* **Information shown**
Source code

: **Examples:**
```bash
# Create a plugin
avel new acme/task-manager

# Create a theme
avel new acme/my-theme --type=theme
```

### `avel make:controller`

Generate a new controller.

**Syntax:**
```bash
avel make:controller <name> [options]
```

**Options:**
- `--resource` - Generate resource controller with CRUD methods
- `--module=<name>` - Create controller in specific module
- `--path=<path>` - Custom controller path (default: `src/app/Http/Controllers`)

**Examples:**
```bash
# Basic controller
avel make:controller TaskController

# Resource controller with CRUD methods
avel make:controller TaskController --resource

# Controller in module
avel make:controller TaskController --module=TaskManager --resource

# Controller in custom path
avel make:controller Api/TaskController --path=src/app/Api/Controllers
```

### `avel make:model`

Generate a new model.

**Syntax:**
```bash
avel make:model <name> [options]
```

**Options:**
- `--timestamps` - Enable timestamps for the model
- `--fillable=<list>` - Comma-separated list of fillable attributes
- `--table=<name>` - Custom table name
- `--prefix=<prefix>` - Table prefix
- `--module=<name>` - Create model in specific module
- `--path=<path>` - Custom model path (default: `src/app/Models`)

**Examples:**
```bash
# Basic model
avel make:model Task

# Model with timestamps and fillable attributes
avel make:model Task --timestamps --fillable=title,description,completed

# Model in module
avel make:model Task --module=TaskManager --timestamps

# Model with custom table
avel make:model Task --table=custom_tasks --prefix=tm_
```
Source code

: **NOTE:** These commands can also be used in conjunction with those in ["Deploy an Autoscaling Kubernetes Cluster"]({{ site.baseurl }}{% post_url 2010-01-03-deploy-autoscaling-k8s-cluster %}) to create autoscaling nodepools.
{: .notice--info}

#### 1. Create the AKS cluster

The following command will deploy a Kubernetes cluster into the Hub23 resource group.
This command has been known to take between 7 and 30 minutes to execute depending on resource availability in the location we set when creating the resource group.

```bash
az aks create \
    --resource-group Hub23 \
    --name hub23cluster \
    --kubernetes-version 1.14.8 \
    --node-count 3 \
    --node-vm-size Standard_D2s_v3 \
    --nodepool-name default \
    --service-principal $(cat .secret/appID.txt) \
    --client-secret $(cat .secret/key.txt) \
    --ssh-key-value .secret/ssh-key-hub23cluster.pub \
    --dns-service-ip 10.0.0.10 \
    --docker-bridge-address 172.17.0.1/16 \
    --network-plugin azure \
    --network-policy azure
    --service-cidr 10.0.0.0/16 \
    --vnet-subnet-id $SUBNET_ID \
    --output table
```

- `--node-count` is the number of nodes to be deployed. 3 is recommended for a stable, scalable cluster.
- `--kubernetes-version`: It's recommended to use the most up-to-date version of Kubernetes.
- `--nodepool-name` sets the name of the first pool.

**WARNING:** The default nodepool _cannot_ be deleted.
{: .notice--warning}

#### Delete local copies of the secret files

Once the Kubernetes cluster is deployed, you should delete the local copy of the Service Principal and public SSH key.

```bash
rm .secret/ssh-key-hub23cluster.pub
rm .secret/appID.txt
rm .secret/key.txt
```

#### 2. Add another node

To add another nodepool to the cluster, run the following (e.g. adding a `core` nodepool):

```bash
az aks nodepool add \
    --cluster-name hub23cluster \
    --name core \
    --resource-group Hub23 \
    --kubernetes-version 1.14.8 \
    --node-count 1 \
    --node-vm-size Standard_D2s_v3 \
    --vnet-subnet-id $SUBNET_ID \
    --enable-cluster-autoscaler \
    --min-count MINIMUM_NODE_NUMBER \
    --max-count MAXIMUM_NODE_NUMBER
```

* **Your instructions**
Scan the records above for the string "azure", and copy every line where it turns up.

* **Solved exercise**
    --network-plugin azure \
    --network-policy azure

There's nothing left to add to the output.